Riflessioni, approfondimenti, ma anche sfogo, angosciante verifica, atto d'accusa nei confronti del nostro agire sconsiderato e richiamo alla riscossa contro il virus che sta limitando la nostra libertà e genuflettendo l'economia: il pamphlet di Paolo Giordano, "Nel contagio" (Einaudi, 80 pagine, 10 €) è tutto questo e altro.

Discutiamo con lo scrittore del particolare stato d'animo espresso nell'opera i cui proventi d'autore li ha destinati alla creazione di due borse di studio presso la Sissa - Scuola Internazionale Superiore di Studi Avanzati di Trieste.

«Credo che a spingermi a scrivere questo saggio - spiega Paolo Giordano - sia stata l'emergenza intesa come la necessità di fissare i miei pensieri in quel dato momento, forse anche per la paura o la scarsa fiducia che altrimenti li avrei recuperati in seguito. Anche il libro perciò è scritto in una forma emergenziale: è breve, è veloce, è subito».

Lei afferma che «l'infezione è nell'ecologia»: vuole spiegare questo concetto?

«Sappiamo l'origine, il meccanismo della diffusione del virus che passa dagli animali all'uomo e si adatta dentro di noi. È sempre stato così dai tempi della peste. Ma ci sono degli atteggiamenti aggressivi che noi abbiamo verso la natura, gli ecosistemi e la deforestazione che rendono più probabile il nostro contatto con questi habitat nuovi e quindi con questi nuovi virus. In qualche modo i virus sono i profughi della distruzione ambientale. Se riuscissimo a mettere da parte un po' di egocentrismo, ci accorgeremmo che non sono tanto i nuovi microbi a cercarci, ma noi a stanare loro.

Nel contagio, la nostra efficienza è anche la nostra condanna?

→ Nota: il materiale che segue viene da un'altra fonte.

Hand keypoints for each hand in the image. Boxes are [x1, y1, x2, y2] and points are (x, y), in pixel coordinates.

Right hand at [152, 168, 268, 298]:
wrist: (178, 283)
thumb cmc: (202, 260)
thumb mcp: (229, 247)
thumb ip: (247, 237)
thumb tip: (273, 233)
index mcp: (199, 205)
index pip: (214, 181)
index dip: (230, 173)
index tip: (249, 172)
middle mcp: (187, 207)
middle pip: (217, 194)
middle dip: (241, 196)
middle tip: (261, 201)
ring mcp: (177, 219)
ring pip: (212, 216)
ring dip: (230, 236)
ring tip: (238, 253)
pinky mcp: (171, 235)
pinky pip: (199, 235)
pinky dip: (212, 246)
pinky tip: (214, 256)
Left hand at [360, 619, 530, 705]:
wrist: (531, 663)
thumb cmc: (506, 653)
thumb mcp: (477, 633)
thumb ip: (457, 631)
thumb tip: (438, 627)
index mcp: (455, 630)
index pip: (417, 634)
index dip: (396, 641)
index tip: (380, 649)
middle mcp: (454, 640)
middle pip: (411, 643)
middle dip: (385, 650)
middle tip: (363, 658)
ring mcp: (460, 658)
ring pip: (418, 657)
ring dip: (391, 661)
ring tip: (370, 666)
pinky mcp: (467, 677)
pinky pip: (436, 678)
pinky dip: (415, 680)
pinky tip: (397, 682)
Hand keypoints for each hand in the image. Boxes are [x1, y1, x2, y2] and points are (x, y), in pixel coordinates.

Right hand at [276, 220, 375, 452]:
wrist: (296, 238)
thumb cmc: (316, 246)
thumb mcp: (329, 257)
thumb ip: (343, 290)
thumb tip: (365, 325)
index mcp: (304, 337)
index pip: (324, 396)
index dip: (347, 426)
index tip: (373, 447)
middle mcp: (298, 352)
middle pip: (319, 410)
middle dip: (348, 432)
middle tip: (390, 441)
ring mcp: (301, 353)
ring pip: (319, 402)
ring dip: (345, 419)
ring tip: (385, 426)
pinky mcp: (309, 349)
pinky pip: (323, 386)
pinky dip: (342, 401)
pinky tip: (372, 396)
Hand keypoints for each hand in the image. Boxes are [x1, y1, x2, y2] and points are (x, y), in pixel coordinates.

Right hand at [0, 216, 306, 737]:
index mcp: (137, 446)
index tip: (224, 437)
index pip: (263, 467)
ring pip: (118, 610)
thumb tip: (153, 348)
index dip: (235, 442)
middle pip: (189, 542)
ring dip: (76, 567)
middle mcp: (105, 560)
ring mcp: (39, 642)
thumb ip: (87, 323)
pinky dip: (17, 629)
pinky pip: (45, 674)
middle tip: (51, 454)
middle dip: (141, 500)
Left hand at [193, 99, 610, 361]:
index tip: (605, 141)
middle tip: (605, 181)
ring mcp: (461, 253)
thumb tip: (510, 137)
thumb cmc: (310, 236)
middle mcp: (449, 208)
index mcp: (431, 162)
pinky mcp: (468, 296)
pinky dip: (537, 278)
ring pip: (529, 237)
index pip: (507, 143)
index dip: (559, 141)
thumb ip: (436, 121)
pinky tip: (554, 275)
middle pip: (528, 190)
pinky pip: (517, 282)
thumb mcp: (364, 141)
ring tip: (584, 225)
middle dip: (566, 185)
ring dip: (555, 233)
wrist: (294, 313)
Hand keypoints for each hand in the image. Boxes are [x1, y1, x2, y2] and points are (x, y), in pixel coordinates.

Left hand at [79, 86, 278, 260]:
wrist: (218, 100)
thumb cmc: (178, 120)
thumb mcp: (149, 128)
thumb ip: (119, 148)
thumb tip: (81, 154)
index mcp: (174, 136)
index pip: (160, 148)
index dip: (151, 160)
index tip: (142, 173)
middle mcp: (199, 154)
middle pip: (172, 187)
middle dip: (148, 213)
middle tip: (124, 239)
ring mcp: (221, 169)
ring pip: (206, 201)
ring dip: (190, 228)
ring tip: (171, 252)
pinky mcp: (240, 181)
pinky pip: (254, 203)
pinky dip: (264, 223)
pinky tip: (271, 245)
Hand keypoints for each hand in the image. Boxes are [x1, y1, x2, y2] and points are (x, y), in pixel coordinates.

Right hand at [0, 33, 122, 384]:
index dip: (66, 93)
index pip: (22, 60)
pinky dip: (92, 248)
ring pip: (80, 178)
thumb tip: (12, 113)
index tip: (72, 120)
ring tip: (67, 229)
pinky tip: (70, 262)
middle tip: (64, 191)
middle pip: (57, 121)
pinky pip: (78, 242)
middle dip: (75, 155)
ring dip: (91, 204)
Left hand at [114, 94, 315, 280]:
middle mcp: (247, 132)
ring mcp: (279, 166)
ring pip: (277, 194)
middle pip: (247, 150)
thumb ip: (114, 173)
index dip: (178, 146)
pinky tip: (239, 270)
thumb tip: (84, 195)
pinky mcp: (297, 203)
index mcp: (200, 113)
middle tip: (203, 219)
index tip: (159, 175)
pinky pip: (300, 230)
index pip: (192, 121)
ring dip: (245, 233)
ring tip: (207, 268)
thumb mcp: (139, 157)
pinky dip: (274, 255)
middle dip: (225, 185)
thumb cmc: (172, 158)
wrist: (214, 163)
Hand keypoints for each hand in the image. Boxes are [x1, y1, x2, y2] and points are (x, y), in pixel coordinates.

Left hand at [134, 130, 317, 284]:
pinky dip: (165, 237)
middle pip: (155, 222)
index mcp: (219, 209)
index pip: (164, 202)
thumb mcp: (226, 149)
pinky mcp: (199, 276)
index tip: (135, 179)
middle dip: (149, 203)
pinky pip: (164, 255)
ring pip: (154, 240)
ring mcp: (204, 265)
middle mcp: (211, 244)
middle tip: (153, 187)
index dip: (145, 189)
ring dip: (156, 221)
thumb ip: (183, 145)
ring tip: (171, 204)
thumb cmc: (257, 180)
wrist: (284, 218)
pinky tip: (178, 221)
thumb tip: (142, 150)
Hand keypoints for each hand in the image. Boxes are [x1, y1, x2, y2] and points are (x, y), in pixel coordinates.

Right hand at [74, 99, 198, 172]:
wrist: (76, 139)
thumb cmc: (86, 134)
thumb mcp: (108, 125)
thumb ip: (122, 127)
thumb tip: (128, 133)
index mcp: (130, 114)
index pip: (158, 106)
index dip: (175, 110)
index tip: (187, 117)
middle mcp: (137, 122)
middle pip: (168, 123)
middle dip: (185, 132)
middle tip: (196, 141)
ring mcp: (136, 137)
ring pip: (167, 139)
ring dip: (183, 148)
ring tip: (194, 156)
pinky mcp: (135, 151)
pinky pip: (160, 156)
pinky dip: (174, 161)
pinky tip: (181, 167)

«È la nostra condanna e al tempo stesso la possibile cura. Da una parte il Covid-19 è il virus che si è diffuso in maniera più rapida nel mondo. Non sarà quello più letale - spero - ma è quello che si è diffuso con maggiore velocità dappertutto. E questa è una conseguenza diretta del nostro essere molto in movimento, molto produttivi, molto relazionali gli uni con gli altri perché siamo noi di nuovo che diamo dei passaggi soprattutto in aereo, a questi virus».

Che cosa rende l'uomo la specie più invadente di un fragile e superbo ecosistema?

«Sicuramente la voracità. L'uomo è un colonizzatore, e soprattutto abbiamo un bisogno crescente e smodato di risorse. Tutto quello che siamo costretti a ripensare in questo momento è quello che avremmo dovuto pensare anni fa riguardo al cambiamento climatico. Ci sono molte analogie tra le due cose. Ma mentre il cambiamento climatico sembra qualcosa di sfuggente, astratto e lontano, stavolta sta succedendo qualcosa di veloce e riconoscibile alla cui base ci sono molte cause comuni legate al nostro comportamento».

Il virus, la paura del contagio, hanno aumentato la diffidenza tra le persone?

«Adesso c'è il distanziamento sociale che è necessario, e quindi se è accompagnato anche da un po' di paura in questa fase non fa male, perché ci porta a una maggiore prudenza che ora è la priorità. Male sarebbe se questo distanziamento sociale alla fine diventasse una diffidenza sociale. Ma io non lo credo: penso che questo sia un fatto temporaneo, frutto del momento che stiamo attraversando. Vorrei che restassero di più nel tempo gli effetti di solidarietà che stiamo vedendo, e soprattutto il rinunciare alla nostra produttività e socialità. Io non credo sia solo perché ci viene imposto e per non incorrere nelle sanzioni».

Rimpiangiamo la normalità, ma ora è il tempo dell'anomalia: come adeguarci a un cambiamento repentino e frustrante?

«Non credo sia possibile abituarsi anche se l'uomo, come i virus, si abitua a tutto. Io non pongo limiti alla nostra stabilità come specie. Credo che ognuno di noi dovrebbe trovare il modo migliore di gestire questa situazione perché quasi tutto quello che stiamo vivendo ha a che fare col tempo: i ritardi di tempo con cui abbiamo agito, il tempo in cui dobbiamo stare reclusi. Se ci mettiamo solo ad aspettare per fare il conto alla rovescia prima che finisca, l'attesa rischia di essere una tortura, e quindi bisogna trovare un modo per rendere fertile questo tempo».